## Instruction
Each entry below must be repeated exactly, with pictures left out.

==========

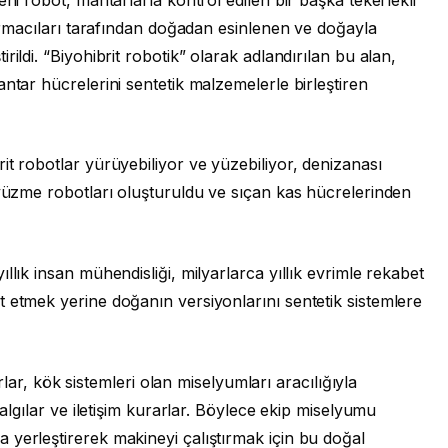
tırmacıları tarafından doğadan esinlenen ve doğayla
ildi. “Biyohibrit robotik” olarak adlandırılan bu alan,
ntar hücrelerini sentetik malzemelerle birleştiren
it robotlar yürüyebiliyor ve yüzebiliyor, denizanası
 yüzme robotları oluşturuldu ve sıçan kas hücrelerinden
llık insan mühendisliği, milyarlarca yıllık evrimle rekabet
 etmek yerine doğanın versiyonlarını sentetik sistemlere
ar, kök sistemleri olan miselyumları aracılığıyla
 algılar ve iletişim kurarlar. Böylece ekip miselyumu
 yerleştirerek makineyi çalıştırmak için bu doğal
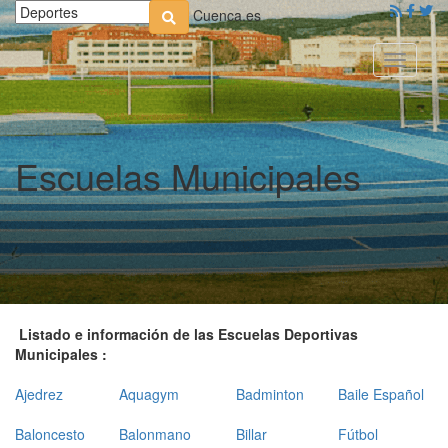
Cuenca.es
Toggle
navigati
Escuelas Municipales
Listado e información de las Escuelas Deportivas
Municipales :
Ajedrez
Aquagym
Badminton
Baile Español
Baloncesto
Balonmano
Billar
Fútbol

==========

## Answer for the task
tırmacıları tarafından doğadan esinlenen ve doğayla
ildi. “Biyohibrit robotik” olarak adlandırılan bu alan,
ntar hücrelerini sentetik malzemelerle birleştiren
it robotlar yürüyebiliyor ve yüzebiliyor, denizanası
 yüzme robotları oluşturuldu ve sıçan kas hücrelerinden
llık insan mühendisliği, milyarlarca yıllık evrimle rekabet
 etmek yerine doğanın versiyonlarını sentetik sistemlere
ar, kök sistemleri olan miselyumları aracılığıyla
 algılar ve iletişim kurarlar. Böylece ekip miselyumu
 yerleştirerek makineyi çalıştırmak için bu doğal
Cuenca.es
Toggle
navigati
Escuelas Municipales
Listado e información de las Escuelas Deportivas
Municipales :
Ajedrez
Aquagym
Badminton
Baile Español
Baloncesto
Balonmano
Billar
Fútbol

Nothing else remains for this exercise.